3.10.10

If things had gone as Hannah, his mother, had hoped, there would have been a big family gathered around the table, working together on the hof with the Kindred, worshipping together on the Lord’s Day, eating and laughing and listening to stories by lamplight together in the evenings. But it hadn’t been that way.
 
Eb, her firstborn, thrived, but there had been something wrong. She had seven more babies, but one after another, every time, they died. Now, she had heard, folks can fix the problem, they can do something about it: but when Hannah was mourning her children, laying them one by one in the earth under the oak trees up on the hill, it was a mystery. 

So there was only Sam, her husband, and Eb. And then Sam was killed in a fire, trying to save the calves out of somebody’s barn. It wasn’t the smoke, or the flames, but a beam that came crashing down. So then that just left Hannah and Eb. Only the two of them. Hannah refused to be possessive; she would not be afraid and she would not cling, because she did not see either of those things in the life of Jesus. She saw only peace and trust and courage; and her feet followed where her eyes looked.

Hannah had learned to live with grief as a candle that burns always and forever in the heart’s holy of holies.

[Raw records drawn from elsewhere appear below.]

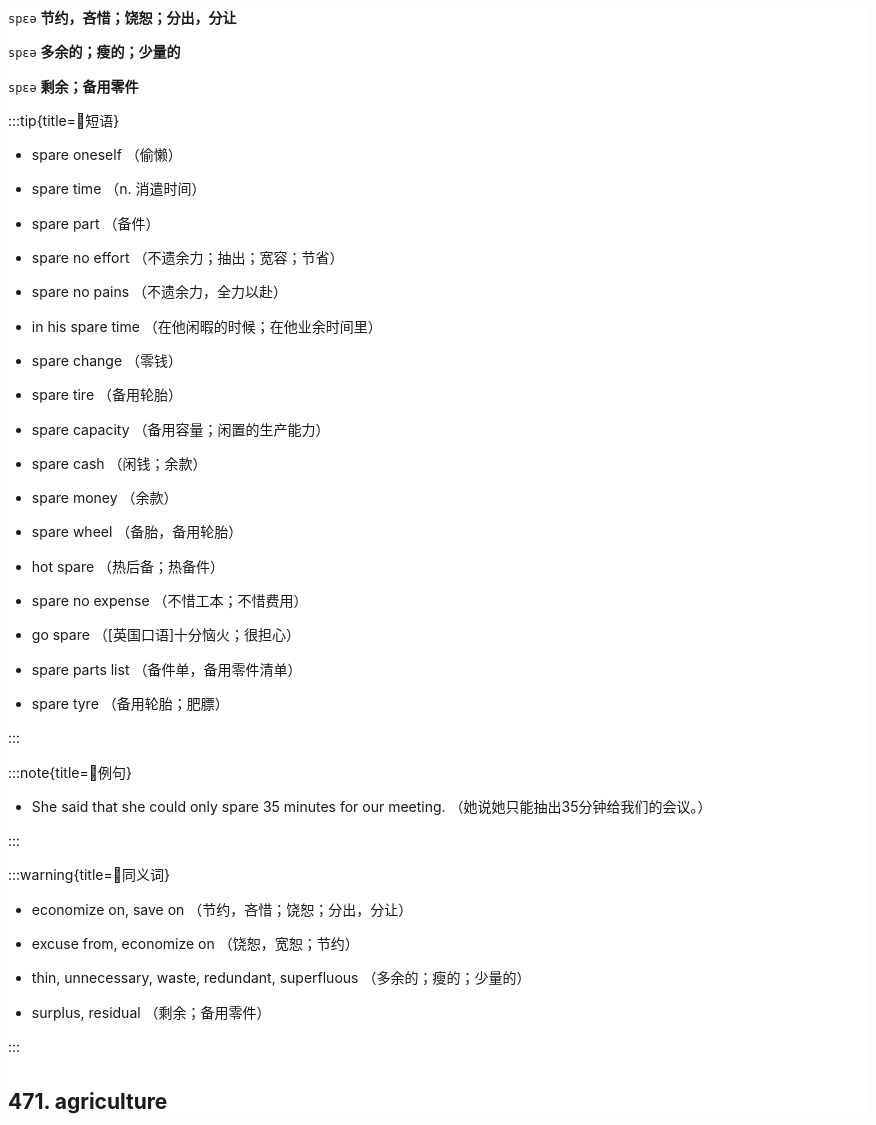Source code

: `spεə`  **节约，吝惜；饶恕；分出，分让**

`spεə`  **多余的；瘦的；少量的**

`spεə`  **剩余；备用零件**

:::tip{title=🤩短语}

- spare oneself （偷懒）

- spare time （n. 消遣时间）

- spare part （备件）

- spare no effort （不遗余力；抽出；宽容；节省）

- spare no pains （不遗余力，全力以赴）

- in his spare time （在他闲暇的时候；在他业余时间里）

- spare change （零钱）

- spare tire （备用轮胎）

- spare capacity （备用容量；闲置的生产能力）

- spare cash （闲钱；余款）

- spare money （余款）

- spare wheel （备胎，备用轮胎）

- hot spare （热后备；热备件）

- spare no expense （不惜工本；不惜费用）

- go spare （[英国口语]十分恼火；很担心）

- spare parts list （备件单，备用零件清单）

- spare tyre （备用轮胎；肥膘）

:::

:::note{title=🎤例句}

- She said that she could only spare 35 minutes for our meeting. （她说她只能抽出35分钟给我们的会议。）

:::

:::warning{title=🤔同义词}

- economize on, save on （节约，吝惜；饶恕；分出，分让）

- excuse from, economize on （饶恕，宽恕；节约）

- thin, unnecessary, waste, redundant, superfluous （多余的；瘦的；少量的）

- surplus, residual （剩余；备用零件）

:::


## 471. agriculture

Surgeons, she knew, in the world of human beings, could cut an ailing heart out of a sick man’s body and give him another human heart – a pig’s heart even. Surgeons could stitch on tubes of flesh and insert tubes of plastic, when a heart went wrong. But for all that surgery and sophisticated expertise, no-one had never seen the holy of holies at the heart of a heart; even though surely, that is what a heart is for. But Hannah knew that hidden sanctuary was there. She knew because of this candle that burned always upon the altar in the depths of her. A light inside you is beautiful; it shines kindly through your eyes; but it hurts too – and the kindness you can never see for yourself, but you certainly feel the pain.

She had learned in those terrible days of her children dying, when she had thought she might go out of her mind with grief, that the remedy is in stillness. She had learned to possess herself in stillness, to stay only in the present moment, think only of what lay before her. So she would look at the fleece twisting into yarn as she spun it; at the steam rising from the pot as she stirred it; at the sunlight slanting through the window onto the scrubbed wood of the tabletop; at the cut vegetables on the board before her; at the beauty of feathers as she plucked a bird to roast, at the new loaf that she drew from the oven. She kept her mind right there, determinedly focused on the beautiful ordinary; and somehow, she got through.